Son of the philosopher Xenon of Elea, Acron, still young, moved to Athens with Empedocles to study philosophy and rhetoric. After completing his studies, Acron established himself as skilled orator. His public lessons of rhetoric and his oratory skills brought him admiration and fame among fellow citizens.

Acron then directed his talent to medical studies and traveled to Egypt and Asia to collect as much information from the experiences of the priests and doctors he came across. His talent as a doctor and his new approach to medicine won him such esteem he was given the epithet of high or highest among physicians (the same name, Acrone, means high).

However in the same way, the fame brought him many enemies, among them Empedocles, his countryman and boyhood friend, who envied his success. Diogenes Laertius tells us that Acron asked the citizens of Agrigentum to have a parcel of land as a place where he could set a family tomb as a reward of his merits. Empedocles used all his eloquence to ensure that this privilege would not be granted. Despite these objections, the citizens readily agreed to Acton’s requests. On the tombstone was engraved an ironic epitaph attributed to Empedocles and dedicated to Acron,

“Acron (which means also “high”), the highest among physicians, the son of a high family, lying in this high cliff of his high country.”
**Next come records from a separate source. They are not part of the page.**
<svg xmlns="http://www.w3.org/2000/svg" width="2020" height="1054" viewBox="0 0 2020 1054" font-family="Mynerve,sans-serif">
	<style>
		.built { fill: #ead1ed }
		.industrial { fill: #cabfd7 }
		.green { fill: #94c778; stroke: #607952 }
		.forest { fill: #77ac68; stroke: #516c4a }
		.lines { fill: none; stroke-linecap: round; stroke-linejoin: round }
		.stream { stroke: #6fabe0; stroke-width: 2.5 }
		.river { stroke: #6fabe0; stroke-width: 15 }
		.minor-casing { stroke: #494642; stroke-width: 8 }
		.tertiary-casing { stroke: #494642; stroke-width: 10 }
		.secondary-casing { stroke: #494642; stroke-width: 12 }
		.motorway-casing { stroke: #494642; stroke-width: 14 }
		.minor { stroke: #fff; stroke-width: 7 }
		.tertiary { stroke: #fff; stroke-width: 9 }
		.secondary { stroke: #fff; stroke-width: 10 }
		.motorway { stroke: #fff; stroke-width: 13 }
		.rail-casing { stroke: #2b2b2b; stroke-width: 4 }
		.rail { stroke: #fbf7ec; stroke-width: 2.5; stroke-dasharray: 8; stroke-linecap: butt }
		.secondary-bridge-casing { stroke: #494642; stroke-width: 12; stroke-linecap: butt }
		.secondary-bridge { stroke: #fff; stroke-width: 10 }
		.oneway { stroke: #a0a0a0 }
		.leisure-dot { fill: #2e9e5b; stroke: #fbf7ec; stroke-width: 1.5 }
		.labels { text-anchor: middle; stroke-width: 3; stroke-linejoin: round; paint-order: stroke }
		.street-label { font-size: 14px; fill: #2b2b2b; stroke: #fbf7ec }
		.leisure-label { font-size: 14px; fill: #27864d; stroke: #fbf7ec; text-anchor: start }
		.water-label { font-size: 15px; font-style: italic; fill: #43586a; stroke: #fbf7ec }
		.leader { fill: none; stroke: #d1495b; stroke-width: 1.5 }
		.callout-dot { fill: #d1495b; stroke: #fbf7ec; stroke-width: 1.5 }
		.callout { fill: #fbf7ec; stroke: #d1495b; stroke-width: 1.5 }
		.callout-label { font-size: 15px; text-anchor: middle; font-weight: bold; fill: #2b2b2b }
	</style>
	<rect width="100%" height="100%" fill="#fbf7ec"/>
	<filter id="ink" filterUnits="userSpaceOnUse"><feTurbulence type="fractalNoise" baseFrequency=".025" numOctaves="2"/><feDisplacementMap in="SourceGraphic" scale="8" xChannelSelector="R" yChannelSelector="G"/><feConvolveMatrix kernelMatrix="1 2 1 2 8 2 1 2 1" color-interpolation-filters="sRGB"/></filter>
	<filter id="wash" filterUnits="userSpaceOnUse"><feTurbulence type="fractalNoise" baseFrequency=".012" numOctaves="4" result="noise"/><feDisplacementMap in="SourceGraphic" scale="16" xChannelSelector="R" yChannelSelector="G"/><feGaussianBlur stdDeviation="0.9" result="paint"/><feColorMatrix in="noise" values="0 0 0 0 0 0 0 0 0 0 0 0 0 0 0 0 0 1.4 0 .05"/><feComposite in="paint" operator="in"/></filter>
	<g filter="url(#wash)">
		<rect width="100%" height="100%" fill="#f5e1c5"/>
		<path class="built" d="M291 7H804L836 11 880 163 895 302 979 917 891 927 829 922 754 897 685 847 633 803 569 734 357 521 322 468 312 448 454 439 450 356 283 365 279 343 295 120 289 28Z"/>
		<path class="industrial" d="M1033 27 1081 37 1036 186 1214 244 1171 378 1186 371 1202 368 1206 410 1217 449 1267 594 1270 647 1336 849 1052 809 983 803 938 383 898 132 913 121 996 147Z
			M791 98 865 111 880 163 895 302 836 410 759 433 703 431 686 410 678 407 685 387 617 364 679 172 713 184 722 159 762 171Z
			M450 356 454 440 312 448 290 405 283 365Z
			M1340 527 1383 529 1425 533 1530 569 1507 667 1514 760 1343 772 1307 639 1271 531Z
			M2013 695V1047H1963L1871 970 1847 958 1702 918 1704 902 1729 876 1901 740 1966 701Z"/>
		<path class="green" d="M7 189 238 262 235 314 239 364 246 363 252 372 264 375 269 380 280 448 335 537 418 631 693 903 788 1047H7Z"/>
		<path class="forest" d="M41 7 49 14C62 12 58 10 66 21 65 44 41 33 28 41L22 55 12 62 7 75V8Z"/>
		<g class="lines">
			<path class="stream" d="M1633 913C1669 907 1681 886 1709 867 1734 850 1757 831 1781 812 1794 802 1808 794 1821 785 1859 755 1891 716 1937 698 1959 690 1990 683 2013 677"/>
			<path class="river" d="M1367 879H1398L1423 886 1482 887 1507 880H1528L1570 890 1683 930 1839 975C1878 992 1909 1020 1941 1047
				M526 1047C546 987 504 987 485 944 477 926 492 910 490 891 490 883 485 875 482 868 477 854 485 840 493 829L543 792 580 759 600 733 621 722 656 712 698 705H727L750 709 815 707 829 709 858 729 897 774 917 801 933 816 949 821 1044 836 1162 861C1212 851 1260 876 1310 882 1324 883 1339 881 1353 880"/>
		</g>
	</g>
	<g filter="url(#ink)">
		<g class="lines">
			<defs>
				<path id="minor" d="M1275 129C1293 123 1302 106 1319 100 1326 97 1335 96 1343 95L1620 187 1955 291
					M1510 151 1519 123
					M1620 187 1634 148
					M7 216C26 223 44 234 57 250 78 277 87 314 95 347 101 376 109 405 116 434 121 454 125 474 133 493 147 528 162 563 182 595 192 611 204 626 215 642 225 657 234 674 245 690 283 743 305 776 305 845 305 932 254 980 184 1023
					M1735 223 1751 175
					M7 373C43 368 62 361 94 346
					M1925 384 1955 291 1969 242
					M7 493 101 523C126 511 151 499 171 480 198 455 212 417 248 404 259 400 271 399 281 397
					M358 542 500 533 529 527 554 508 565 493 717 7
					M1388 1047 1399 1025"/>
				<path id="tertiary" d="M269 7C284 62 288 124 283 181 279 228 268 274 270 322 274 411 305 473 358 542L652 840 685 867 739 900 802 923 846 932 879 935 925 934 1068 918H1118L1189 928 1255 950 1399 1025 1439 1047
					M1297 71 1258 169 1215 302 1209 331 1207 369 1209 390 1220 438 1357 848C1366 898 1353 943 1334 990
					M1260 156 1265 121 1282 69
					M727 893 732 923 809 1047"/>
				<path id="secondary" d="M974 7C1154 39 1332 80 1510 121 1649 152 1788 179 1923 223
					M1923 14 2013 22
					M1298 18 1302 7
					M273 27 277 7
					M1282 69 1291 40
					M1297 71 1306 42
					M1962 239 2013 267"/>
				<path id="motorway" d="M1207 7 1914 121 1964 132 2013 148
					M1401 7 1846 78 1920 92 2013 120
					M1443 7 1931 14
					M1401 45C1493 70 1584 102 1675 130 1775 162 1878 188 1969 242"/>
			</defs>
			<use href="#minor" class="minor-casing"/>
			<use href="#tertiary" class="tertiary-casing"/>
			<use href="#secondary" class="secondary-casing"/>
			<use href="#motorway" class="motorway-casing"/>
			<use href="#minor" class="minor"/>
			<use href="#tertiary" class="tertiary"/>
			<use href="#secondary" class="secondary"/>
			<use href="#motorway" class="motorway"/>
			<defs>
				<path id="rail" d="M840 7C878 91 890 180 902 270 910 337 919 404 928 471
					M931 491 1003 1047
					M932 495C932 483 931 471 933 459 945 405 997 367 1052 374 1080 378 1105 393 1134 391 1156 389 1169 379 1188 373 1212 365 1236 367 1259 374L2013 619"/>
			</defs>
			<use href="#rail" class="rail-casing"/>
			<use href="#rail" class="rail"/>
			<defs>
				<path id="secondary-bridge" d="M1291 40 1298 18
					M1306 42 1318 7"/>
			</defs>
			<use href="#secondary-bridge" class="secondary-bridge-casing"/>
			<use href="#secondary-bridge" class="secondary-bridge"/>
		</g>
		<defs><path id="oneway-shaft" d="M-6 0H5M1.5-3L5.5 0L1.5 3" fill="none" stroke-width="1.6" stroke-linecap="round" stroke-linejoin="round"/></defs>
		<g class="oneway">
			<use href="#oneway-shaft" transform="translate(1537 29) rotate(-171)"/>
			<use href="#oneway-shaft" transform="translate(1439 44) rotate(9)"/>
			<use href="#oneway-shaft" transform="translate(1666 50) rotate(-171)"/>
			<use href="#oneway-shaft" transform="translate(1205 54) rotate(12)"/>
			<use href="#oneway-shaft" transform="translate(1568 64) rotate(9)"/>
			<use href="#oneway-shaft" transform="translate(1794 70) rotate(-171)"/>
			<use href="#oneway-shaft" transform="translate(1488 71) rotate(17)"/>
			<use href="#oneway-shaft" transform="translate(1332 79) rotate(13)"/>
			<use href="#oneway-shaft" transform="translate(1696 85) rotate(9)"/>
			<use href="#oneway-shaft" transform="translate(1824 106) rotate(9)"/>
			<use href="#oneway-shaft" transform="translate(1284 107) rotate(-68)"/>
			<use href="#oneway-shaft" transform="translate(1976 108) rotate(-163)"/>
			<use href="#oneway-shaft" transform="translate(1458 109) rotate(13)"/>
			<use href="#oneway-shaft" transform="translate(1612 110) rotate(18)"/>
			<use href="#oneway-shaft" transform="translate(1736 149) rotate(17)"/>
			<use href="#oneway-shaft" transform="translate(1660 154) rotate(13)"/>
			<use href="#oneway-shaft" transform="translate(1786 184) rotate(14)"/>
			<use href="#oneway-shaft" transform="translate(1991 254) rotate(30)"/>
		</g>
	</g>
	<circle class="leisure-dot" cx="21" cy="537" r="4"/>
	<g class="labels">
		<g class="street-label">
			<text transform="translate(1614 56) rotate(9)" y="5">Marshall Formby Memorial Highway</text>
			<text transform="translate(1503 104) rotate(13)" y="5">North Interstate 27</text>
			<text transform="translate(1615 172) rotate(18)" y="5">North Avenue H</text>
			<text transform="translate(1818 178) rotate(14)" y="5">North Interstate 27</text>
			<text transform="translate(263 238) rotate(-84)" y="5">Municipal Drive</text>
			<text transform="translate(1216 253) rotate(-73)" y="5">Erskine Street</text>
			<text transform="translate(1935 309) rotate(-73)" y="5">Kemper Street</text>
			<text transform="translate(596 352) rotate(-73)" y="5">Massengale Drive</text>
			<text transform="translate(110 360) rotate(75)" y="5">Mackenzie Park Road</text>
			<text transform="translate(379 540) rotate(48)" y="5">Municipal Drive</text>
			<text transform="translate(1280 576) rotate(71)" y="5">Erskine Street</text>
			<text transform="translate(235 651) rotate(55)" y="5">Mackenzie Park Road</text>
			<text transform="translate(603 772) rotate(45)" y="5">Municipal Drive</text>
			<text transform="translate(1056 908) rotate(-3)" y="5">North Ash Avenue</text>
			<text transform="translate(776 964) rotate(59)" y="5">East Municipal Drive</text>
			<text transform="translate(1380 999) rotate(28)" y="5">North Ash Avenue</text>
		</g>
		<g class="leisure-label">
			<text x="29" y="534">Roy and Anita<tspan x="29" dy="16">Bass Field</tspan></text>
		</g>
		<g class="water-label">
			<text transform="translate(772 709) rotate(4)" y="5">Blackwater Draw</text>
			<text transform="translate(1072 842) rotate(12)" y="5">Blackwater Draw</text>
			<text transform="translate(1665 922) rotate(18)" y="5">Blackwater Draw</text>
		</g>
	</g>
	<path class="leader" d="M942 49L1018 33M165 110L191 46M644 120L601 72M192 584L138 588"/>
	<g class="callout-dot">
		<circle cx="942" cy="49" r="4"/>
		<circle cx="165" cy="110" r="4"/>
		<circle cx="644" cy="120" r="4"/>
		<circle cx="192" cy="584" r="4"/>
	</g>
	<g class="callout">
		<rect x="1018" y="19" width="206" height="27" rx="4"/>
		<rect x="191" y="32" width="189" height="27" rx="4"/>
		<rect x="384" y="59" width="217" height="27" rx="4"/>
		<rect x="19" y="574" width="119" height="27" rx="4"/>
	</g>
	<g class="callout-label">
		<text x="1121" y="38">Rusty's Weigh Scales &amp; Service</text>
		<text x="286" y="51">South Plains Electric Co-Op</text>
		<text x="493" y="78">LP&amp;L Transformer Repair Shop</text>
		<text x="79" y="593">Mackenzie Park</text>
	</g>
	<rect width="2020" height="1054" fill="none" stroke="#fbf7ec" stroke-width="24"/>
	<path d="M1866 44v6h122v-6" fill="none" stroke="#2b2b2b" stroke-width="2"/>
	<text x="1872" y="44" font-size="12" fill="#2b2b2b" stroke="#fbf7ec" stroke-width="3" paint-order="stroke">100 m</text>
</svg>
In Sicily Acron founded a medical school founded on the concrete experience of facts and the rejection of all that could not be proved empirically. He devoted much of his life to the fight against the philosophers and physicians of the time, accusing them of having reduced medicine to metaphysics and have it subject to philosophical speculations. He argued that medicine should depend exclusively on pure experience and that all abstract speculations were not only unnecessary, but also harmful.

None of Acron’s works are now available as they were destroyed during the fire of the Library of Alexandria. A few titles are preserved in writings by Suda and Eudocia.